Here is my latest project. I call it The Frankenstein because of the two BNC connectors that come off the side of the DDS oscillator box -- they look to me like the bolts on Frankenstein's neck. The square waves from the DDS LO also seemed to evoke Frank's bolts. There may be other similarities. We'll see.
Here is the idea: Phasing, Direct Conversion, Image Rejecting receiver based largely on the R2 design by Rick Campbell KK7B as presented in the January 1993 QST.
I'm using an AD9850 with an M0XPD Kanga board and an Arduino to generate the quadrature LO signals (you can see the square waves on the 'scope in the background). I'm using the software of Richard AD7C; this, combined with the divide-by-4 scheme on the Kanga board, puts the upper limit of reception at 7.3 MHz. That's OK for now.
When I first fired up my AD9850 box I was dismayed to find that the square wave quadrature output was no longer there.

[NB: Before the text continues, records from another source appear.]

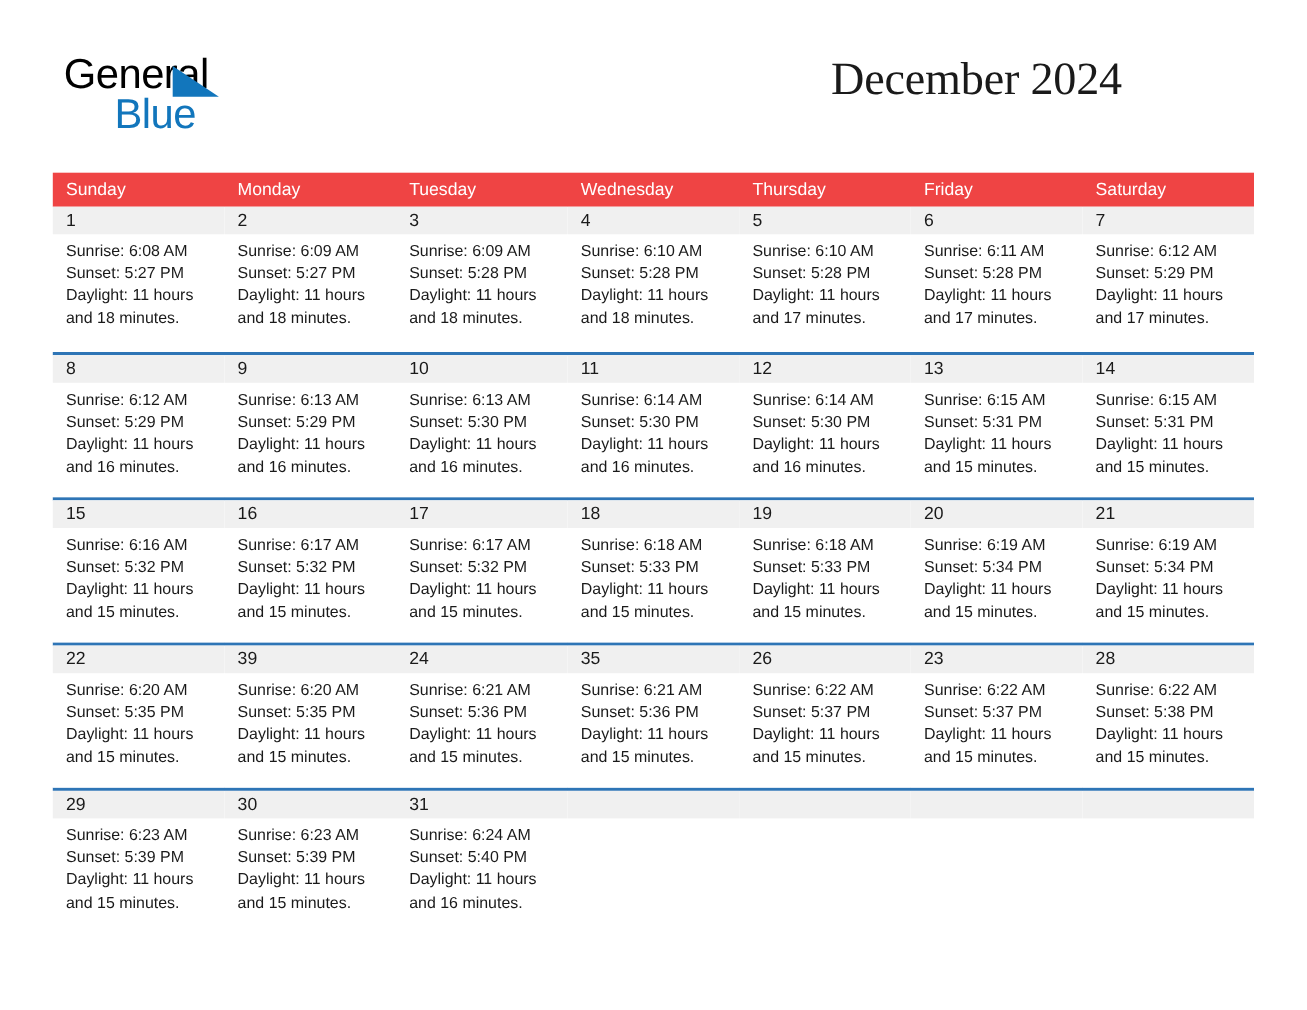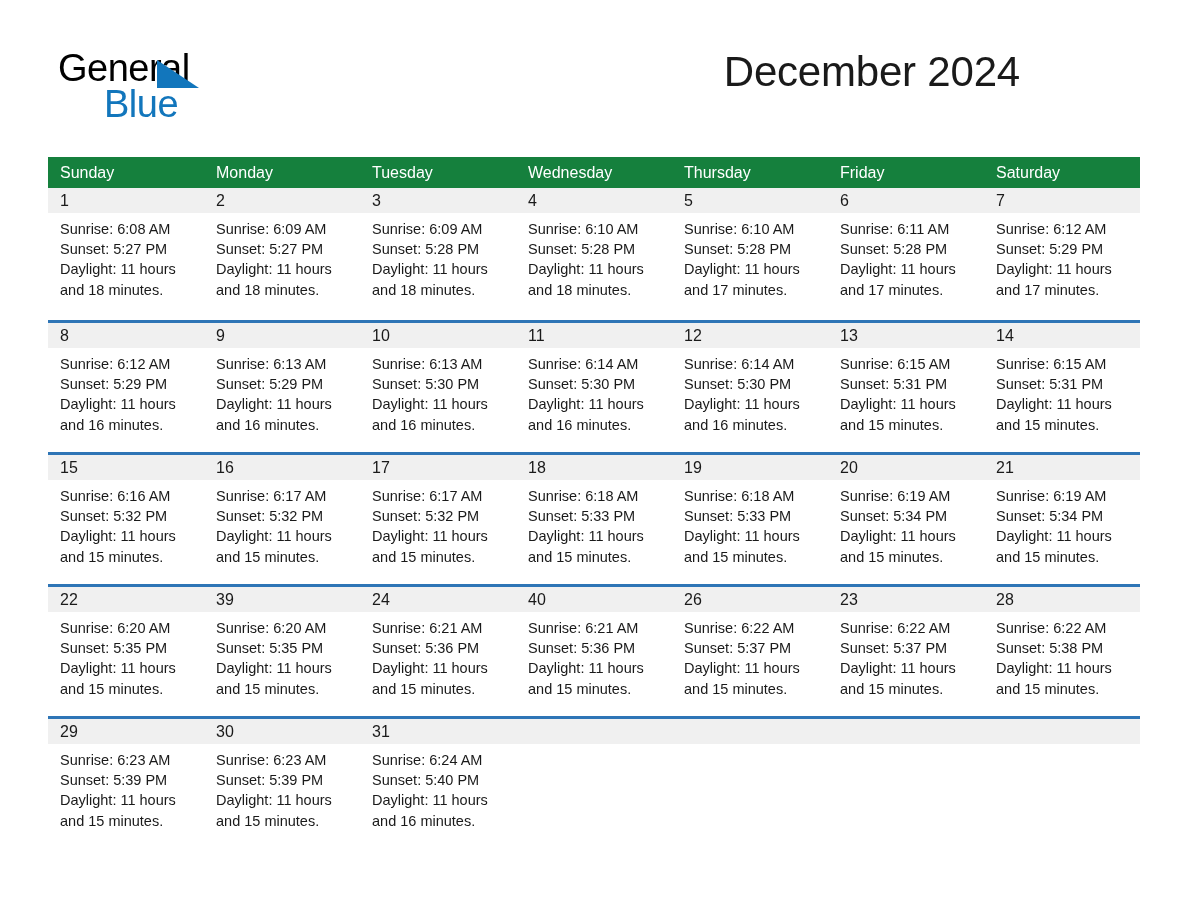"December 2024" .cal-title { font-family: none -> Liberation Serif, serif }
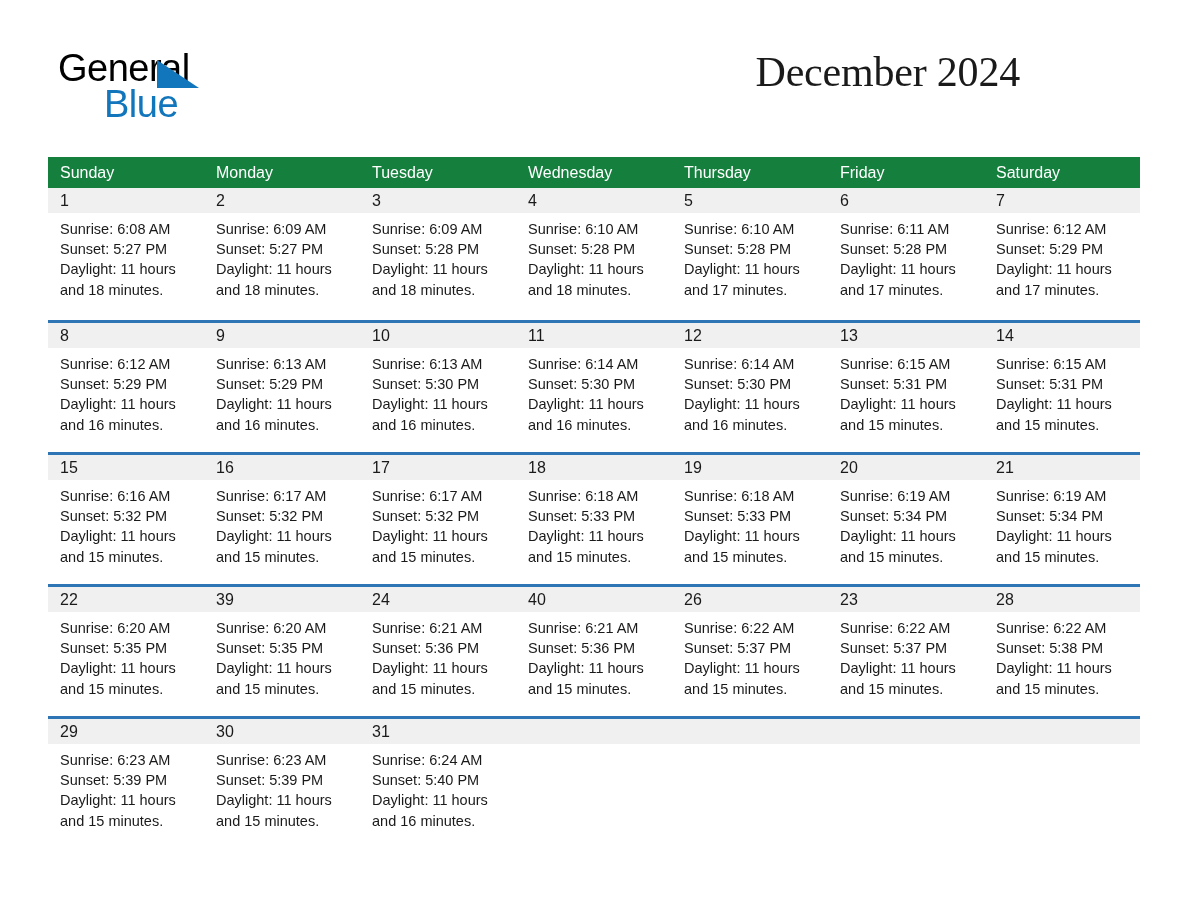"Sunday" .weekday-row { background: #15803d -> #ef4444 }
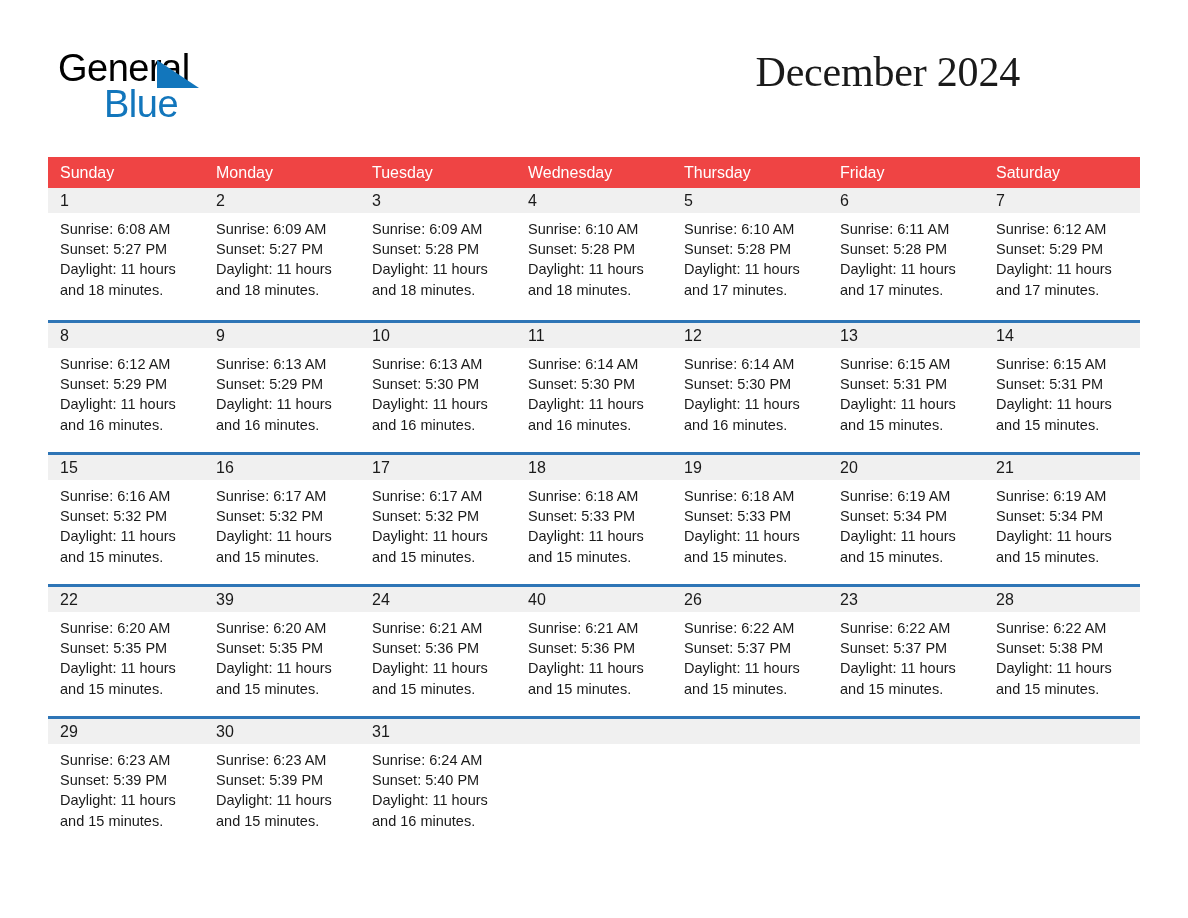"40" span.daynum { text: 40 -> 35 }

I was about to give up and get anther shield board, but this kind of surrender bothered me. So I started troubleshooting and isolated the problem to the /4 chips. My soldering of the surface mount chips was, well, a bit dodgy, so I changed to a tiny soldering tip and reheated all those tiny little pads. Hooray! I fixed it.
The receiver will be built mostly on a PC board that Pete made for me back when he was trying to convince me to build a fourth BITX receiver. I am pleased to put the board to use. See below.
Yesterday I soldered on the two SBL-1 mixers that will form the heart of this receiver. I realized that the very robust quadrature square waves from the Kanga board might be robust enough to fry the sensitive little SBL-1s. Sure enough, I measured about 17 dbm coming out of the Kanga board. I threw together two roughly 10 db resistive pads. These should prevent the SBL-1s from releasing their smoke.
I hope this receiver will be four receivers in one:
1) Standard DC receiver.
2) Binaural Receiver! Groovy, stereo CW that floats around in your head, man!
3) I-Q receiver that can be fed into the sound card of the computer for DSP, panoramic display, etc. I promise not use it to find fault with the signals of homebrew SSB rigs.
4) SSB image rejecting receiver for easy, Direct Conversion SSB listening without the burden of having to listen to the other side of zero beat.
There is already a lot of soul in this new machine: Kanga board with the design my Paul M0XPD, PC board made on Pete's $250,000 CNC machine, and all of it on an actual breadboard (from Italy, I think).
Rick Campbell and Peter Parker have commented on the allure of phasing rigs. There is something very attractive about them. There is a cleverness in the way this design exploits the phase relationships between sidebands to allow us to null out the unwanted side of zero beat. It took me a while to really understand how this is done -- once I understood it, I really wanted to build a rig that would make use of this principle.